『イスラムの陰に』(前嶋信次)はユニークな史書2022年08月23日

『イスラムの陰に(生活の世界歴史7)』(前嶋信次/河出文庫/1991.10)
 先日読んだ『都市の文明イスラーム』に両目をつぶされたカリフの話が出てくる。カリフが大アミール(大将軍)の傀儡となったブワイフ朝(932-1062)の頃である。この件についてもう少し詳しく知りたく、ネット検索で見つけた次の本を読んだ。

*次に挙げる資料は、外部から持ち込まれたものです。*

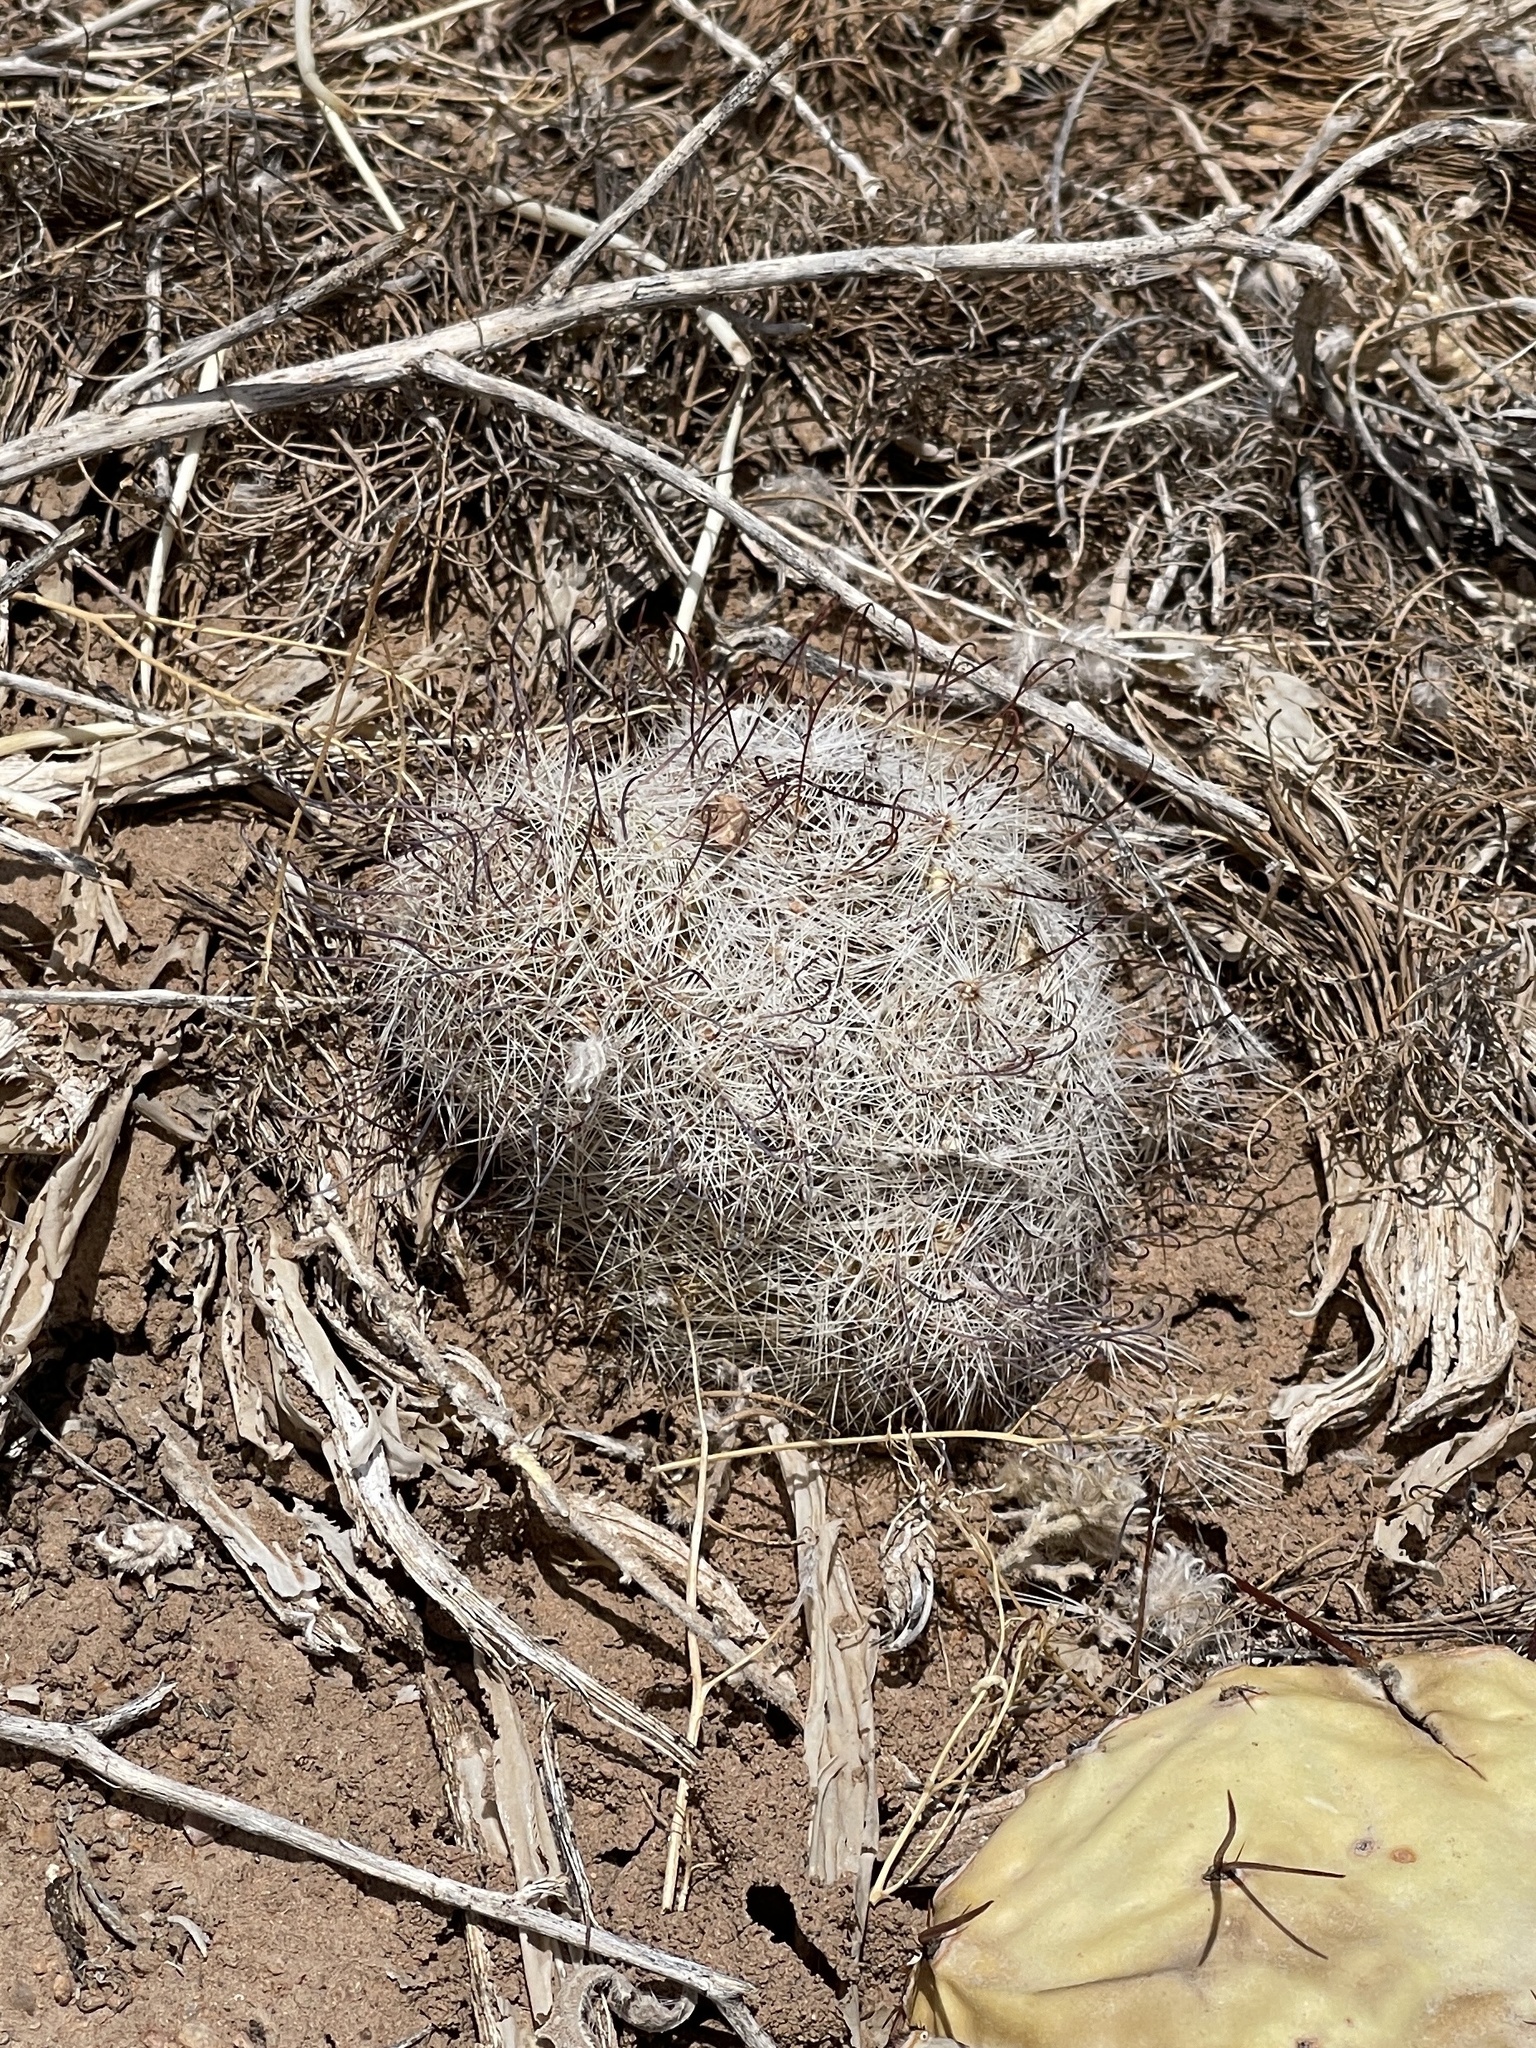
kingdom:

 『イスラムの陰に(生活の世界歴史7)』(前嶋信次/河出文庫/1991.10)

 原版は1970年刊行、かなり古い本だ。前嶋信次(1903-1983)は日本のイスラム史研究の泰斗である。私は昨年1月、この著者の『イスラム世界(世界の歴史8)』を読み、講談調とも言える独特の語り口にしびれた。本書も前嶋先生のマイペース気味の談義が魅力的である。

 約半世紀前に河出書房から「生活の世界歴史」(全10巻)という叢書の1冊で、10世紀頃のイスラム世界の社会や文化を、次の六つのタイトルに分けて描いている。

 帝王譜――カリフのいきざま
 翰墨譜――教育と文学
 都城譜――ある法官の茶飲み話
 コルドバ図巻――市街と住民
 田園図巻――コルドバ歳時記
 愛恋図巻――鳩の首輪

 何ともユニークな命名の章立てである。翰墨(かんぼく)という難しい言葉は辞書を引いて「筆と墨。広く、文学に関すること」と知った。

 イスラム世界には、当時の社会や、そこで生活する人々の姿を表した多様な史料が残っている。本書は、そんな史料のエッセンスを著者が洒脱な語り口で紹介する形になっている。ときに、やや脱線気味に研究史談義になったりするのも楽しい。

 私の目当てだった「目をつぶされたカリフ」の話は冒頭の「帝王譜――カリフのいきざま」に出てくる。目をつぶされたカリフは3人いたが、その後は、悲惨な末路をとげることなく長寿を保ったカリフが続く。著者はそれを「徒に強いものにあらがうことなく、長いものには巻かれろという保身の術がうまくなったためであろう」と述べている。

 哀れなカリフだけでなく、とんでもない奇行のカリフの紹介もあって面白い。